Altitude. At elevations above about 2,500 meters (8,200 feet), your body loses more water through breathing and increased urination. Bumping your intake by 0.5 to 1 liter per day helps offset this.
Pregnancy and Breastfeeding
Pregnant women generally need a modest increase, roughly an extra cup or two of fluid daily beyond the standard recommendation. Breastfeeding raises the bar more significantly. Nursing mothers need about 16 cups (3.8 liters) of total fluid per day to compensate for the water used to produce milk. That’s about a liter more than the general female recommendation, and it can come from any combination of food, water, and other beverages.
How to Tell If You’re Drinking Enough
Rather than obsessing over a precise liter count, your body gives you a reliable built-in gauge: urine color. Pale, straw-colored urine that comes in a normal volume means you’re well hydrated. As the color deepens toward dark yellow or amber, you’re falling behind. Very dark, strong-smelling urine in small amounts signals significant dehydration that needs immediate attention.
A few caveats apply. B vitamins (common in multivitamins and energy drinks) turn urine bright yellow regardless of hydration status. Beets, certain medications, and some food dyes can also change the color. If you’re taking any of these, rely on volume and frequency instead. Urinating roughly every 2 to 4 hours during waking hours, with a pale to light-yellow color, is a solid sign you’re on track.

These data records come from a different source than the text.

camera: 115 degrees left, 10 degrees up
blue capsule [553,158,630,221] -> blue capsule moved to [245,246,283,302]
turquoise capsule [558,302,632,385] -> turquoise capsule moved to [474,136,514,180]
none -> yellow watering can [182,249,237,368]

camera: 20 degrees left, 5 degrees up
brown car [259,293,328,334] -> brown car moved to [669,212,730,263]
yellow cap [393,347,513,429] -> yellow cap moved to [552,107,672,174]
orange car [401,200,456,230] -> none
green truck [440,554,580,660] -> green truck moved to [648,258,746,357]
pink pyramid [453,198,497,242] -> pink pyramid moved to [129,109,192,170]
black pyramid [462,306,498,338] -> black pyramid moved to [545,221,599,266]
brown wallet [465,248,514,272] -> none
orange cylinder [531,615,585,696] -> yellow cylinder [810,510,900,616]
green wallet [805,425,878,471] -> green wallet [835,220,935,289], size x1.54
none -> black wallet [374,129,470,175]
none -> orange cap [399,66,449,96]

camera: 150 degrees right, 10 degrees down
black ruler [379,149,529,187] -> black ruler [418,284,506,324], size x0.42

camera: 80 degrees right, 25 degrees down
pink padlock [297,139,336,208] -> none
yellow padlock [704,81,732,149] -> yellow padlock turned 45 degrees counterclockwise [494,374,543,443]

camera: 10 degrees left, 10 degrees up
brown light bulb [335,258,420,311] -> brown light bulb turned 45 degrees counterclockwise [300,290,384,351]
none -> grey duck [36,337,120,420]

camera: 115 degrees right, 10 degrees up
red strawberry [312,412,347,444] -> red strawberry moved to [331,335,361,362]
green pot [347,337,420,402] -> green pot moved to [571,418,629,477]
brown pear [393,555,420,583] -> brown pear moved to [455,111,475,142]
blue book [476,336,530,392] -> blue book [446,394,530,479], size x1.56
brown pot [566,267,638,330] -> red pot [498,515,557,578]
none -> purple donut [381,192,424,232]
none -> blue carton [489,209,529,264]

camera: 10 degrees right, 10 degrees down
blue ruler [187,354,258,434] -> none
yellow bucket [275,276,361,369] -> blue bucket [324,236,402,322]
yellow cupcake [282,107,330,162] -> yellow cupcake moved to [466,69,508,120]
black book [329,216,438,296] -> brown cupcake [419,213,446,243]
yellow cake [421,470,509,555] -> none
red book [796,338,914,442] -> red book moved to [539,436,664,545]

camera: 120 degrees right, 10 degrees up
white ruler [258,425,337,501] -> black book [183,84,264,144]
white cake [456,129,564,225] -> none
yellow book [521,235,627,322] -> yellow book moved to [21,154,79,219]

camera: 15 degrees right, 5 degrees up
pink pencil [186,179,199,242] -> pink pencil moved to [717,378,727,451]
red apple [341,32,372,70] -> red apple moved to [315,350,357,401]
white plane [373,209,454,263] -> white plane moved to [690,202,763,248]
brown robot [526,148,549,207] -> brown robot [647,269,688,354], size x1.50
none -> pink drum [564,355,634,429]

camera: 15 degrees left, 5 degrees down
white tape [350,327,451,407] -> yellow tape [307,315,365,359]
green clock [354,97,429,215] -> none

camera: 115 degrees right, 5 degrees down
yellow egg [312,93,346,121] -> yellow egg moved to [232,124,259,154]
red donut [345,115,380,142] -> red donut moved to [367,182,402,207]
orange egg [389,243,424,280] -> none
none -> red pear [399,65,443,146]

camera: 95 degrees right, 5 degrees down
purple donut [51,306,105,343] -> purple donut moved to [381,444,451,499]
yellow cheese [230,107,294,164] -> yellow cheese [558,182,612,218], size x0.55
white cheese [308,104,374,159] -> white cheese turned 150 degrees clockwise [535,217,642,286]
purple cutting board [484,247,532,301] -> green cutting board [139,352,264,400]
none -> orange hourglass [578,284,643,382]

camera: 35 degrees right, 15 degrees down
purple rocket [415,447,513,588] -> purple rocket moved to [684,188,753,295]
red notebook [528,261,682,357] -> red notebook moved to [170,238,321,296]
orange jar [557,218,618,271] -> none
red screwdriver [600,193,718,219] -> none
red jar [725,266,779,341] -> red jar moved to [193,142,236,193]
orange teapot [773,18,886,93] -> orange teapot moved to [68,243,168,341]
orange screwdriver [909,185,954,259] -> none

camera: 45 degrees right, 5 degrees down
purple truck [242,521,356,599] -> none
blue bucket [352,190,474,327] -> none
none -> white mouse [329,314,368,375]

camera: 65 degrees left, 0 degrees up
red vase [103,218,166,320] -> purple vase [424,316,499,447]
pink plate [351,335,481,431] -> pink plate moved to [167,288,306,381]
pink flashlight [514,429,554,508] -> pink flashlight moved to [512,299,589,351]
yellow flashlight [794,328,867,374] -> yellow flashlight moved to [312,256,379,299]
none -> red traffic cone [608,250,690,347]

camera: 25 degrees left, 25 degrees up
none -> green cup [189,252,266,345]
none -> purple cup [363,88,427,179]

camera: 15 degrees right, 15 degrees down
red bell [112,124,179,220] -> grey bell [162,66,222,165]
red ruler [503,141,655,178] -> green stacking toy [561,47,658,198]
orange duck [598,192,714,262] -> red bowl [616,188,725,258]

Thirst itself is generally reliable in healthy adults under normal conditions, though it becomes less sensitive as you age. Older adults often benefit from drinking on a schedule rather than waiting for thirst to kick in.
Can You Drink Too Much?
Yes, though it’s uncommon in everyday life. Healthy kidneys can process roughly 0.8 to 1 liter of water per hour. Drinking significantly beyond that rate, especially without replacing electrolytes, can dilute sodium levels in the blood to a dangerous degree. This condition, called hyponatremia, causes symptoms ranging from nausea and headache to confusion and, in extreme cases, seizures.
The people most at risk are endurance athletes who drink far more water than they lose in sweat, and individuals following extreme “water challenge” trends. For most people going about a normal day, the risk is essentially zero. The practical takeaway: spread your intake across the day instead of chugging large volumes at once, and if you’re exercising for more than an hour, include some electrolytes through a sports drink or salty snack.
A Practical Daily Plan
If you want a simple framework rather than doing math, this works for most adults:
- Morning: 1 to 2 glasses when you wake up, since you’ve gone hours without fluid.
- With meals: 1 glass with each meal.
- Between meals: Sip regularly, aiming for roughly a glass per hour during your most active stretch of the day.
- During exercise: About 200 to 300 ml (roughly a cup) every 15 to 20 minutes of activity.
This pattern naturally lands most people in the 2 to 3 liter drinking range without counting ounces. Adjust upward on hot days, during illness, or when you notice your urine trending darker than usual.